━━━━━ RECORDS SUPPLIED ━━━━━
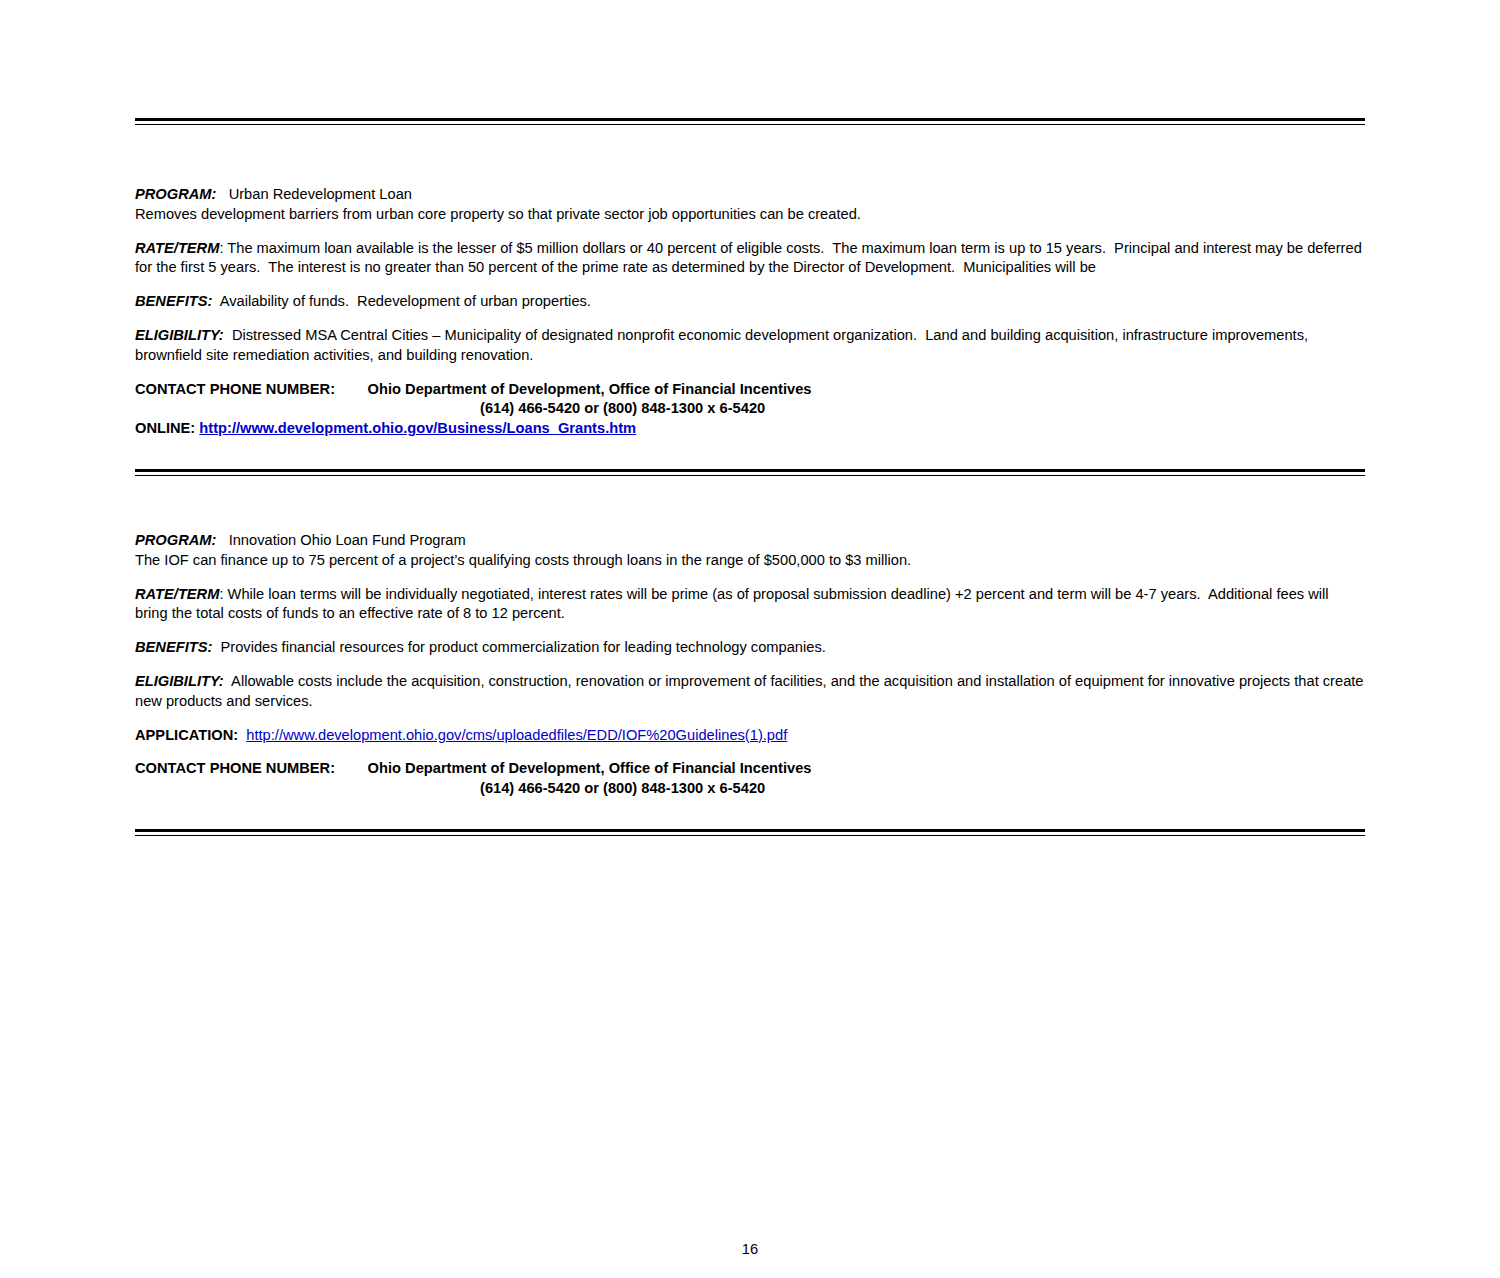PROGRAM: Urban Redevelopment Loan
Removes development barriers from urban core property so that private sector job opportunities can be created.
RATE/TERM: The maximum loan available is the lesser of $5 million dollars or 40 percent of eligible costs. The maximum loan term is up to 15 years. Principal and interest may be deferred for the first 5 years. The interest is no greater than 50 percent of the prime rate as determined by the Director of Development. Municipalities will be
BENEFITS: Availability of funds. Redevelopment of urban properties.
ELIGIBILITY: Distressed MSA Central Cities – Municipality of designated nonprofit economic development organization. Land and building acquisition, infrastructure improvements, brownfield site remediation activities, and building renovation.
CONTACT PHONE NUMBER: Ohio Department of Development, Office of Financial Incentives
(614) 466-5420 or (800) 848-1300 x 6-5420
ONLINE: http://www.development.ohio.gov/Business/Loans_Grants.htm
PROGRAM: Innovation Ohio Loan Fund Program
The IOF can finance up to 75 percent of a project’s qualifying costs through loans in the range of $500,000 to $3 million.
RATE/TERM: While loan terms will be individually negotiated, interest rates will be prime (as of proposal submission deadline) +2 percent and term will be 4-7 years. Additional fees will bring the total costs of funds to an effective rate of 8 to 12 percent.
BENEFITS: Provides financial resources for product commercialization for leading technology companies.
ELIGIBILITY: Allowable costs include the acquisition, construction, renovation or improvement of facilities, and the acquisition and installation of equipment for innovative projects that create new products and services.
APPLICATION: http://www.development.ohio.gov/cms/uploadedfiles/EDD/IOF%20Guidelines(1).pdf
CONTACT PHONE NUMBER: Ohio Department of Development, Office of Financial Incentives
(614) 466-5420 or (800) 848-1300 x 6-5420
16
━━━━━
• [DIRECTIONS] Could you reproduce exactly the lines of the entries above, from the one with "Removes development barriers" through the one with "The IOF can", and nothing else?

• [TASK RESPONSE]
Removes development barriers from urban core property so that private sector job opportunities can be created.
RATE/TERM: The maximum loan available is the lesser of $5 million dollars or 40 percent of eligible costs. The maximum loan term is up to 15 years. Principal and interest may be deferred for the first 5 years. The interest is no greater than 50 percent of the prime rate as determined by the Director of Development. Municipalities will be
BENEFITS: Availability of funds. Redevelopment of urban properties.
ELIGIBILITY: Distressed MSA Central Cities – Municipality of designated nonprofit economic development organization. Land and building acquisition, infrastructure improvements, brownfield site remediation activities, and building renovation.
CONTACT PHONE NUMBER: Ohio Department of Development, Office of Financial Incentives
(614) 466-5420 or (800) 848-1300 x 6-5420
ONLINE: http://www.development.ohio.gov/Business/Loans_Grants.htm
PROGRAM: Innovation Ohio Loan Fund Program
The IOF can finance up to 75 percent of a project’s qualifying costs through loans in the range of $500,000 to $3 million.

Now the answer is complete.